***** BLOCO DE TEXTO

Eu sei que sei muito pouco

Quinta-feira, 17 Setembro, 2020

Carlos Monteverde

Depois de muitos anos a estudar, leio os jornais e fico a saber que sei muito pouco.
Pulido Valente escreveu há alguns anos que o mundo estava perigoso. Estava a ser benevolente. Einstein disse que o mal do mundo não é aqueles que fazem mal. O mal é os que vêem fazer mal e ficam indiferentes. Estamos a saber por estes dias que esses indiferentes começam agora a reagir em vários países.
Como sei pouco, mal comecei a ler “O Capital” nos idos de Coimbra, desisti nas primeiras páginas. Aprendi ao longo dos anos que a utopia económica marxista, ficou a perder para o capitalismo na criação de riqueza. Mas o capitalismo também criou desemprego, assimetrias sociais graves, pobreza, crimes económicos, etc.

**********
***** DADOS REGISTADOS

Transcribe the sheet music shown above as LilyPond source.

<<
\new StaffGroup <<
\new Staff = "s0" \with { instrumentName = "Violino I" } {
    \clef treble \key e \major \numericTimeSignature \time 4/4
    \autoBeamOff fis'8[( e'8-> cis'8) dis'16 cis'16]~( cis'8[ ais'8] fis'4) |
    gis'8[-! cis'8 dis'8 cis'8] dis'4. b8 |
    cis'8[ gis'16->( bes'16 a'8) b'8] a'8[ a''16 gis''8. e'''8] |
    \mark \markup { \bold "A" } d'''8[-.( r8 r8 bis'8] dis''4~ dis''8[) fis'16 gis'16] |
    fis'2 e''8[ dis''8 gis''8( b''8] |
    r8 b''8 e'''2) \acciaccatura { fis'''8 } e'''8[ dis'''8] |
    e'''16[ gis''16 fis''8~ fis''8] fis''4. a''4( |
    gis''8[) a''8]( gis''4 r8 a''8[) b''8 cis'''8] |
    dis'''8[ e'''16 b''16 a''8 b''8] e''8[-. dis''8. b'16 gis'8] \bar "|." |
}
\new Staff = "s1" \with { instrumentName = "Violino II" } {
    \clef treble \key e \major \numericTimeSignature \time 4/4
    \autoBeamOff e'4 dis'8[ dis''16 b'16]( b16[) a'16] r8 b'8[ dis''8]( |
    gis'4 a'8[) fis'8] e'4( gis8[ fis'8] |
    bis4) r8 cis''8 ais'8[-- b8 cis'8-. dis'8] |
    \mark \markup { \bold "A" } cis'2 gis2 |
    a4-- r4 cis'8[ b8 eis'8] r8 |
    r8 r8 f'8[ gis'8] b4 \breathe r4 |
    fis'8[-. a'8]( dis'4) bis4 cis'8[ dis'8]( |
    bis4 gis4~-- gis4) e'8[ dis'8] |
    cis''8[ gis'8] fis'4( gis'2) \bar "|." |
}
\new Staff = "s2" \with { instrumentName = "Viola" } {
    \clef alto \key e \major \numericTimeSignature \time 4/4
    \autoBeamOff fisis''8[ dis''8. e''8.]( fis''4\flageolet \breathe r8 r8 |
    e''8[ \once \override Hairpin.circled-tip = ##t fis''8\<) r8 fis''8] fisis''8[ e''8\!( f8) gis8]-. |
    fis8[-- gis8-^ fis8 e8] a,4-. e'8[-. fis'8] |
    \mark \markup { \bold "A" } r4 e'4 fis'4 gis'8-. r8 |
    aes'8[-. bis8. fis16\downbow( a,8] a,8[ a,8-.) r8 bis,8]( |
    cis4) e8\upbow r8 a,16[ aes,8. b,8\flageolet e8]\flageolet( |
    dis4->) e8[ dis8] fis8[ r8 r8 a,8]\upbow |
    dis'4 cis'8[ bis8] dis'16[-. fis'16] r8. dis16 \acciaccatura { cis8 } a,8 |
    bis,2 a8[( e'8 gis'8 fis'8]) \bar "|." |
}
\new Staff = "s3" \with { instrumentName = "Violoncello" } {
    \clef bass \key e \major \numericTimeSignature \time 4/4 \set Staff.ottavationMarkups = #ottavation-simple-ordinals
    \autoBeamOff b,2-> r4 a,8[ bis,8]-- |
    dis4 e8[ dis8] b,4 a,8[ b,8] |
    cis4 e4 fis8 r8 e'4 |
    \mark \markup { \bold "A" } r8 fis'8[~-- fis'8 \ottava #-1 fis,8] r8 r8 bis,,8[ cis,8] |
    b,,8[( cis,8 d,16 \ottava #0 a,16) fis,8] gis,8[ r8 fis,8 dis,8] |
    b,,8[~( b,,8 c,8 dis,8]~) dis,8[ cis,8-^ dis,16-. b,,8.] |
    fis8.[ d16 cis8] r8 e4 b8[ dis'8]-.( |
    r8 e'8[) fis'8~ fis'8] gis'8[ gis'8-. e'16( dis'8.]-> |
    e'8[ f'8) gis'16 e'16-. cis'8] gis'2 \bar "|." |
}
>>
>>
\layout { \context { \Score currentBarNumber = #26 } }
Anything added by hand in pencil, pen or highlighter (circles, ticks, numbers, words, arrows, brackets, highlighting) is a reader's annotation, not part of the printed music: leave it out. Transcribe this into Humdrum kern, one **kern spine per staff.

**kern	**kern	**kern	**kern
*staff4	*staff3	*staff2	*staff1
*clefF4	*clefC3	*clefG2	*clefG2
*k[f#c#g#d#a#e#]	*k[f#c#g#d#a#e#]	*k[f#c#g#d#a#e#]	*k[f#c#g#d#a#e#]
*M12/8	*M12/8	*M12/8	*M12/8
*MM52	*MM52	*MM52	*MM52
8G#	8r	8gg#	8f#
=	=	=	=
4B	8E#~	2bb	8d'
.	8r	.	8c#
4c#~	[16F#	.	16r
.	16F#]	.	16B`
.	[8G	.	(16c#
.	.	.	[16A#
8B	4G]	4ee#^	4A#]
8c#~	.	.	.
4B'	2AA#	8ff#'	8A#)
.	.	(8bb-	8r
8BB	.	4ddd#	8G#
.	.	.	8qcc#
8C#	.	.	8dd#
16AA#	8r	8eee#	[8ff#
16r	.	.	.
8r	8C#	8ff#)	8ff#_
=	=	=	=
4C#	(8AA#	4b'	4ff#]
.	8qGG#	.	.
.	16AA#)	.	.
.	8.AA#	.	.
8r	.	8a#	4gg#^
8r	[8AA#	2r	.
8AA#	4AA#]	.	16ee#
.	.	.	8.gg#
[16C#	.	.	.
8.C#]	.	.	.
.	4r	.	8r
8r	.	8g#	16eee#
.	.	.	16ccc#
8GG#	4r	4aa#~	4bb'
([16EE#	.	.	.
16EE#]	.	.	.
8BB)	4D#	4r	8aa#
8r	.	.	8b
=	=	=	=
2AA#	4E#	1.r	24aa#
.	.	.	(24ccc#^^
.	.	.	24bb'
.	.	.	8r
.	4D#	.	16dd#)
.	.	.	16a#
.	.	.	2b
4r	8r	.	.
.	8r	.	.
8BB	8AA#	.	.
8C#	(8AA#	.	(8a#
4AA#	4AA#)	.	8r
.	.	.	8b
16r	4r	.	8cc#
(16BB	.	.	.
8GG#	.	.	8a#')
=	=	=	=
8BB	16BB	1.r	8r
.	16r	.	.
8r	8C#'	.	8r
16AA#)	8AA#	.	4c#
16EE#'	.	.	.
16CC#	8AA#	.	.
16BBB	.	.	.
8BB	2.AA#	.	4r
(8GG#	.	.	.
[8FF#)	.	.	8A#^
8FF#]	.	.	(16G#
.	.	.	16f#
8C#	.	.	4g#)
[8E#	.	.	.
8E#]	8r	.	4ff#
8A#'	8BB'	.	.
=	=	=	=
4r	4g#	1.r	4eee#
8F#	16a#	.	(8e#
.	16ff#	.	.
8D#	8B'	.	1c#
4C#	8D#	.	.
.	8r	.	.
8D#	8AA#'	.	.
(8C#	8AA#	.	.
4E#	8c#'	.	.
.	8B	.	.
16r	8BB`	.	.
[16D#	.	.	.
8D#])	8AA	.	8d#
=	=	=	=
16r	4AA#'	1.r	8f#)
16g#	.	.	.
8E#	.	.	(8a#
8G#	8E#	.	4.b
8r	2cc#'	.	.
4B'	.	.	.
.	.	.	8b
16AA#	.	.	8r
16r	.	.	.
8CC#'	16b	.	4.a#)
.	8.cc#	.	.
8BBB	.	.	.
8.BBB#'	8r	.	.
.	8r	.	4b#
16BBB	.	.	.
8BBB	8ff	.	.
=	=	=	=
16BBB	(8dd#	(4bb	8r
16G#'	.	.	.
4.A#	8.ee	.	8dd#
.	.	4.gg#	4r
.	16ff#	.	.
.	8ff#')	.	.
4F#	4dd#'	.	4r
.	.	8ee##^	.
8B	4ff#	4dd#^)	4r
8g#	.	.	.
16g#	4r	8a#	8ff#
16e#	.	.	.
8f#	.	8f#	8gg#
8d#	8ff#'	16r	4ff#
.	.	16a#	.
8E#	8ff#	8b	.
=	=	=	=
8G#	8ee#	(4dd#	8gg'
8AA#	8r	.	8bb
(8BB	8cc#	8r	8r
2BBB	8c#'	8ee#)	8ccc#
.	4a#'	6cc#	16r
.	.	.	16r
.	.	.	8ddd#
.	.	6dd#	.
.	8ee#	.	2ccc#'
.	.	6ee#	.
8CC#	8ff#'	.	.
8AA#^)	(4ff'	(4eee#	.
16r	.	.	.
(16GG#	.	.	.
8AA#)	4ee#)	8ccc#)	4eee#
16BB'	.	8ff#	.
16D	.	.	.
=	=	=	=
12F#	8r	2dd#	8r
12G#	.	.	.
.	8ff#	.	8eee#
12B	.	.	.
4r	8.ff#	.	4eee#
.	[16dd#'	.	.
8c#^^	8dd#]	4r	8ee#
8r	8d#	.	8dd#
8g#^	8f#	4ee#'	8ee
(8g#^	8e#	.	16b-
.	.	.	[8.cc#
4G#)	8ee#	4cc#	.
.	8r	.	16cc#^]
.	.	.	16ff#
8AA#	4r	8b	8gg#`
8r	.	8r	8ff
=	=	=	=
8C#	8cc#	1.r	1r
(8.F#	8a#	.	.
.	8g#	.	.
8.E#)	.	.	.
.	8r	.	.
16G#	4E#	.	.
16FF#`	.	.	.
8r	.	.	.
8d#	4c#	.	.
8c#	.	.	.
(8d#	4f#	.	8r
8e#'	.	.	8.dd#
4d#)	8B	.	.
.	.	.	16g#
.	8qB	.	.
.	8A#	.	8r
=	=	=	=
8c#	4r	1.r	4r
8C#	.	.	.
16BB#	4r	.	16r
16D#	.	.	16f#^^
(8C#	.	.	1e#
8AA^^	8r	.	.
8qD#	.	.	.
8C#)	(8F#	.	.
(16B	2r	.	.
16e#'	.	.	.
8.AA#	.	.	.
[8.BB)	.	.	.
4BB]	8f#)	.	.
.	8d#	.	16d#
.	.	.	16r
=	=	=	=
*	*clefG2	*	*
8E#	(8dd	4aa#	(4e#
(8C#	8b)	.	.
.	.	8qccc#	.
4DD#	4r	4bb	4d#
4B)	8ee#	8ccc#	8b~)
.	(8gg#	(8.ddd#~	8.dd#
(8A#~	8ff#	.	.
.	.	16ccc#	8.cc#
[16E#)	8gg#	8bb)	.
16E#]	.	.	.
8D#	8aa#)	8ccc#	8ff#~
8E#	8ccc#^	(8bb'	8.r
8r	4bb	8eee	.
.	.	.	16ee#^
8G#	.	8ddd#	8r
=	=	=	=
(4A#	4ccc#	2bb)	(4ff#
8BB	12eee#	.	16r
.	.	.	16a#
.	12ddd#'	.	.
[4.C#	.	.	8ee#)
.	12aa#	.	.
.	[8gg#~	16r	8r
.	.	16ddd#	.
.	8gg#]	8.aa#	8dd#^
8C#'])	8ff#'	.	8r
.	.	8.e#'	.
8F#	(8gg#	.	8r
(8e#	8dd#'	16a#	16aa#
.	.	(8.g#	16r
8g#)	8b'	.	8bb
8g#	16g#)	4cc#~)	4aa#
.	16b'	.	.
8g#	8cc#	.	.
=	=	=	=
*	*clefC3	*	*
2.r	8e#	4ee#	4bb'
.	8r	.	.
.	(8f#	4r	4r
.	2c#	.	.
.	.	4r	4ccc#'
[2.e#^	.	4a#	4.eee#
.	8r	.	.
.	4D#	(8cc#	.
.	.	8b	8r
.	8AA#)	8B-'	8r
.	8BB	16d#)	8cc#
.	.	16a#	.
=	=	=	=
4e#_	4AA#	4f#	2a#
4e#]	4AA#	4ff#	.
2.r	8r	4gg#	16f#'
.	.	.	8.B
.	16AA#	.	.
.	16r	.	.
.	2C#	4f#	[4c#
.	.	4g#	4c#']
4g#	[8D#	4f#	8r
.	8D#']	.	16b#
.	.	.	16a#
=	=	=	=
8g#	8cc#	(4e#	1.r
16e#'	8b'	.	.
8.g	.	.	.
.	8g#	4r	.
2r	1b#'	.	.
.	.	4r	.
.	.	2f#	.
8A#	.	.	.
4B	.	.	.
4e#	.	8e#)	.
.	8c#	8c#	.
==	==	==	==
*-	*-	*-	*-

**********

ENUNCIADO DA TAREFA:
Enumere todas as consequências negativas que o bloco de texto acima atribui ao capitalismo.

RESPOSTA ESCRITA:
- Desemprego
- Assimetrias sociais graves
- Pobreza
- Crimes económicos